Document passage –
:::::

In my current practice, I focus solely on neuro-optometric care. In Jamaica, we see lots of primary optometric care, advanced ocular disease, and perioperative care. I also work very closely with the optometry students on the trip. It is great to be part of an incredible team with lots of different skill levels; I love teaching the students and I learn a lot by working with them too.

Most of the barriers to care come from lower socioeconomic status and less financial means. We had a patient who may need an advanced retinal procedure, but the cost of being seen in Kingston would be several thousand dollars. Even then, there was no guarantee that his condition could be appropriately addressed at that hospital. So instead, we opted for him to see a surgeon that is travelling to the clinic in Montego Bay later this year to use the in-house laser treatment the clinic has available. This is something that is encountered quite frequently; some medical decisions for longterm care have to take into account the patient’s financial means and availability of specialty services.

We had so many great resources: Mission of Sight organized our lodging, meals, and transportation on the trip. They also provide financial assistance for patients who could not otherwise afford cataract surgery. The staff at Professional Eye Care are wonderful and passionate about providing excellent eye care to all of their patients. They are the reason the clinic runs so smoothly. The team from VOI was a fantastic surgical team; they come to Jamaica about twice a year and they were great people to work with and had lots of experience, and they treat every patient with compassion and respect.

:::::

[Stored data]
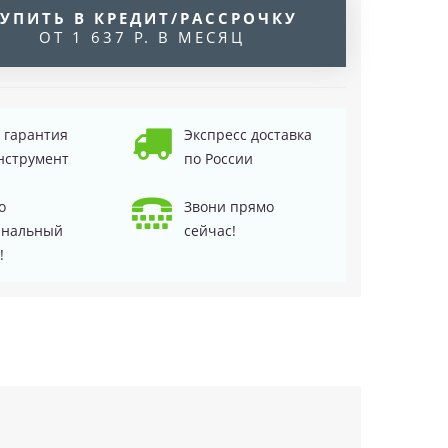
УПИТЬ В КРЕДИТ/РАССРОЧКУ
ОТ 1 637 Р. В МЕСЯЦ
д гарантия
Экспресс доставка
нструмент
по России
о
Звони прямо
инальный
сейчас!
!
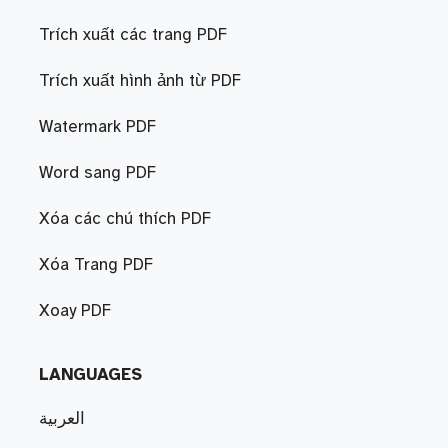
Trích xuất các trang PDF
Trích xuất hình ảnh từ PDF
Watermark PDF
Word sang PDF
Xóa các chú thích PDF
Xóa Trang PDF
Xoay PDF
LANGUAGES
العربية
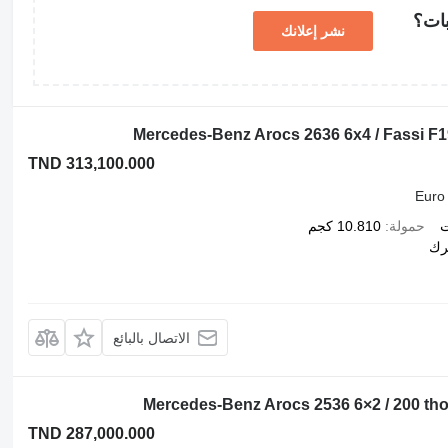
بات؟
نشر إعلانك
Mercedes-Benz Arocs 2636 6x4 / Fassi F195
TND 313,100.000
Euro
ت
حمولة
10.810 كجم
رك
الاتصال بالبائع
Mercedes-Benz Arocs 2536 6×2 / 200 tho. 
TND 287,000.000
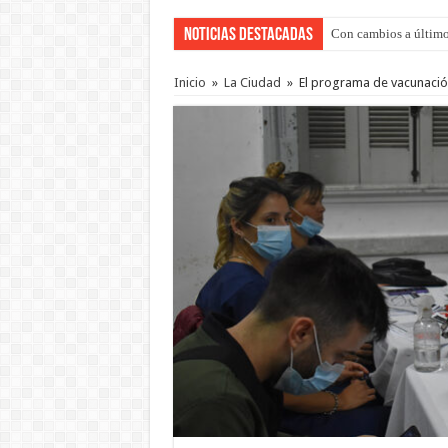
Noticias Destacadas
Con cambios a último
Inicio
»
La Ciudad
»
El programa de vacunación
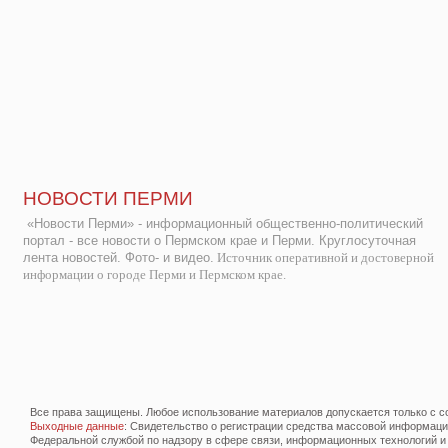
НОВОСТИ ПЕРМИ
«Новости Перми» - информационный общественно-политический
портал - все новости о Пермском крае и Перми. Круглосуточная
лента новостей. Фото- и видео.
Источник оперативной и достоверной
информации о городе Перми и Пермском крае.
Все права защищены. Любое использование материалов допускается только с со
Выходные данные
: Свидетельство о регистрации средства массовой информац
Федеральной службой по надзору в сфере связи, информационных технологий и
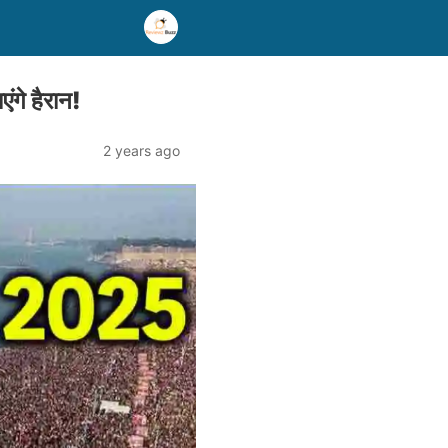
ंगे हैरान!
2 years ago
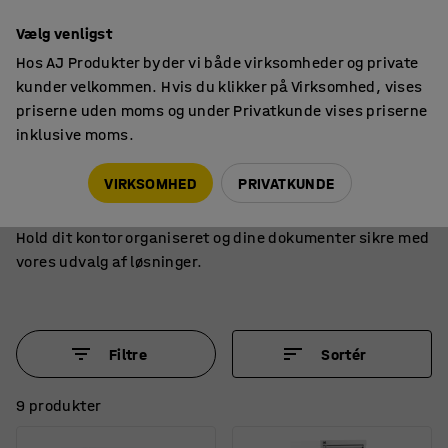
14 dages returret
Vælg venligst
Hos AJ Produkter byder vi både virksomheder og private
kunder velkommen. Hvis du klikker på Virksomhed, vises
priserne uden moms og under Privatkunde vises priserne
inklusive moms.
Skabe
Arkivskabe
Arkivskabe
VIRKSOMHED
PRIVATKUNDE
Find et robust og sikkert arkivskab her i sortimentet.
Hold dit kontor organiseret og dine dokumenter sikre med
vores udvalg af løsninger.
Filtre
Sortér
9 produkter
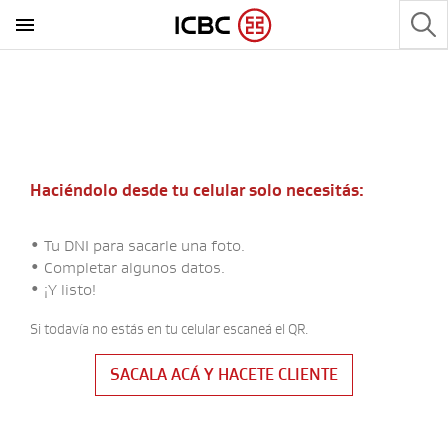
Haciéndolo desde tu celular solo necesitás:
•
Tu DNI para sacarle una foto.
•
Completar algunos datos.
•
¡Y listo!
Si todavía no estás en tu celular escaneá el QR.
SACALA ACÁ Y HACETE CLIENTE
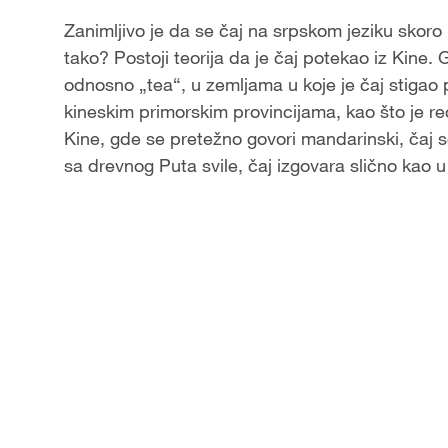
Zanimljivo je da se čaj na srpskom jeziku skoro
tako? Postoji teorija da je čaj potekao iz Kine
odnosno „tea“, u zemljama u koje je čaj stigao 
kineskim primorskim provincijama, kao što je re
Kine, gde se pretežno govori mandarinski, čaj s
sa drevnog Puta svile, čaj izgovara slično kao 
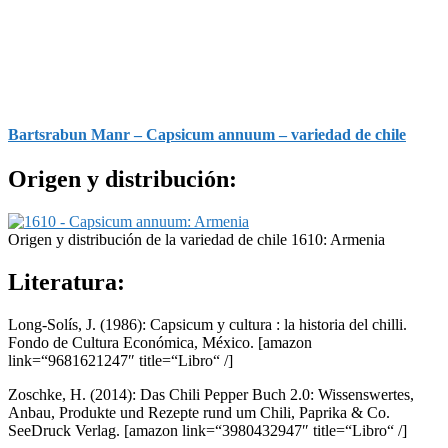
Bartsrabun Manr – Capsicum annuum – variedad de chile
Origen y distribución:
Origen y distribución de la variedad de chile 1610: Armenia
Literatura:
Long-Solís, J. (1986): Capsicum y cultura : la historia del chilli.
Fondo de Cultura Económica, México.
[amazon
link=“9681621247″ title=“Libro“ /]
Zoschke, H. (2014): Das Chili Pepper Buch 2.0: Wissenswertes,
Anbau, Produkte und Rezepte rund um Chili, Paprika & Co.
SeeDruck Verlag.
[amazon link=“3980432947″ title=“Libro“ /]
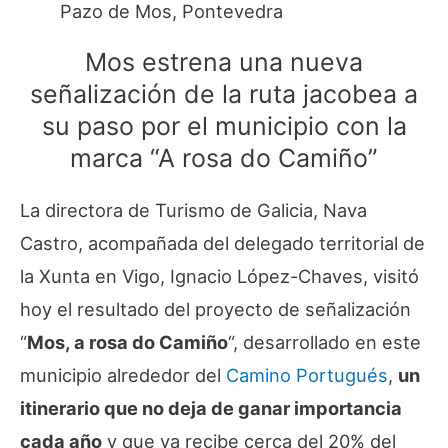
Pazo de Mos, Pontevedra
Mos estrena una nueva
señalización de la ruta jacobea a
su paso por el municipio con la
marca “A rosa do Camiño”
La directora de Turismo de Galicia, Nava
Castro, acompañada del delegado territorial de
la Xunta en Vigo, Ignacio López-Chaves, visitó
hoy el resultado del proyecto de señalización
“
Mos, a rosa do Camiño
“, desarrollado en este
municipio alrededor del
Camino Portugués
,
un
itinerario que no deja de ganar importancia
cada año
y que ya recibe cerca del 20% del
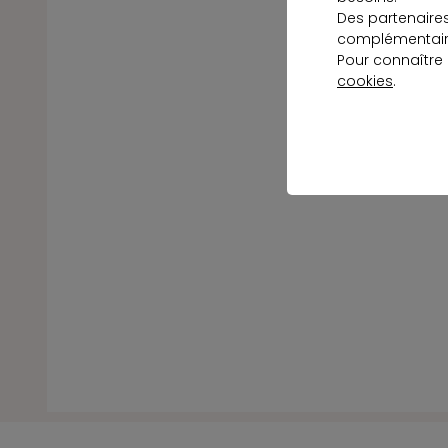
Des partenaire
complémentaire
Pour connaître
cookies
.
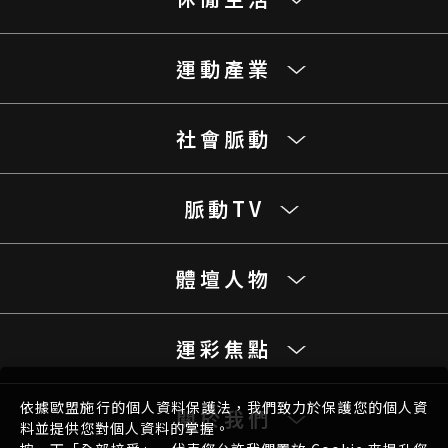
運動產業
社會脈動
脈動TV
體壇人物
運彩焦點
依據歐盟施行的個人資料保護法，我們致力於保護您的個人資
關於我們
料並提供您對個人資料的掌握。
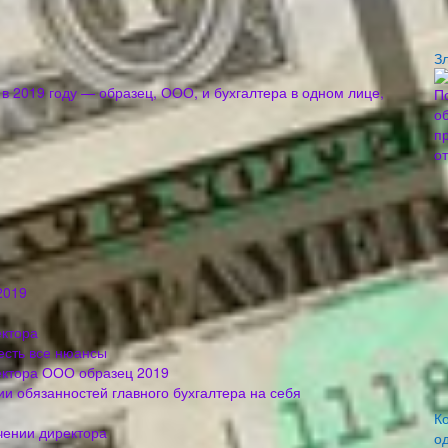
З
в 2019 году — образец, ООО, и бухгалтера в одном лице,
2019
ектора
честь все нюансы
ектора ООО образец 2019
и обязанностей главного бухгалтера на себя
К
чении директора
о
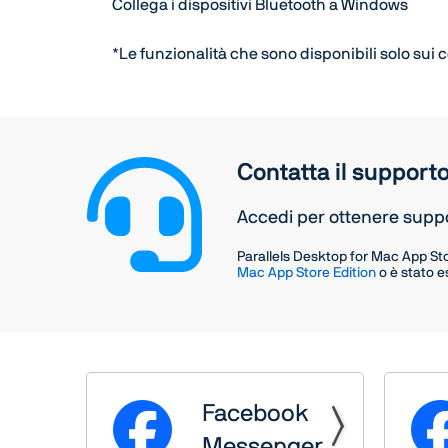
Collega i dispositivi Bluetooth a Windows
*Le funzionalità che sono disponibili solo sui
Contatta il support
Accedi per ottenere supp
Parallels Desktop for Mac App Sto
Mac App Store Edition
o è stato 
Facebook
Messenger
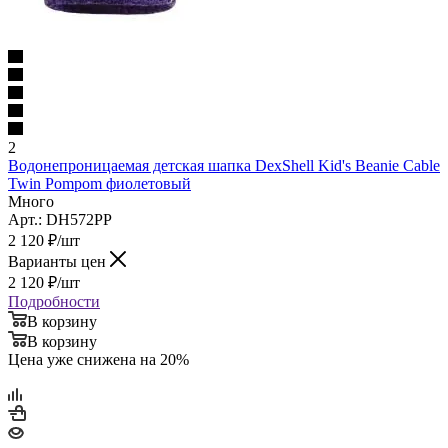
2
Водонепроницаемая детская шапка DexShell Kid's Beanie Cable
Twin Pompom фиолетовый
Много
Арт.: DH572PP
2 120
₽
/шт
Варианты цен
2 120
₽
/шт
Подробности
В корзину
В корзину
Цена уже снижена на 20%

:::::

Brief A –
In the Jamaica eye care passage, how often does the surgical team from VOI come to Jamaica?
Brief B –
Continue the Jamaica eye care passage from its last sentence.

Output A –
About twice a year.

Output B –
We provide a much-needed service to the Jamaican community; the gift of sight is so important, and for most of these patients the opportunity to restore their sight in one or both eyes is a life-changing event. Because the health care in Jamaica is government sponsored, the government health system cannot meet the demand of all the cataract surgeries that are needed for the whole island; the waitlist for cataract surgery is 2-4 years long, and some patients get turned away if their cataract is too advanced. Professional Eye Care provides almost one-third of the island’s cataract surgeries every year, which is of incredible value! In addition, the VOI team offers a more advanced version of cataract surgery (MSICS) which is not performed anywhere else on the island; they take more advance cases than other surgeons would. What I also find impactful is that our trip only lasted one week, but the ongoing work by Mission of Sight and Professional Eye Care ensures that these patients get high-quality eye care all year round. But I do have to add: I often feel more blessed by the Jamaican people than what I give them as a doctor; they are some of the most joyous, grateful, loving people I have had the pleasure to be around. Even with limited means, they are incredibly gracious and kind, and that is infectious.

I am reminded on these trips of how much we have to be grateful for here in the US. We have endless resources and access to privatized health care and it’s easy to take that for granted. Participating in medical missions also shows me that every human deserves to be treated with dignity, integrity, and compassion. I always come back from Jamaica refreshed by the impact that eye care can have in people’s lives. My goal in practicing neuro-optometry is to continue to have a positive impact in my patient’s lives and visual quality of life, even if it is on a smaller scale than cataract surgery.

My faith is central to the way that I practice, and I feel strongly that participating in medical missions is one of the ways I can steward my gifts well and love others. I believe in treating others with dignity and respect, regardless of their background; I hope that my practice of neuro-optometry continues to reflect those values. The gift of restored sight is one of the reasons I chose optometry as a career in the first place.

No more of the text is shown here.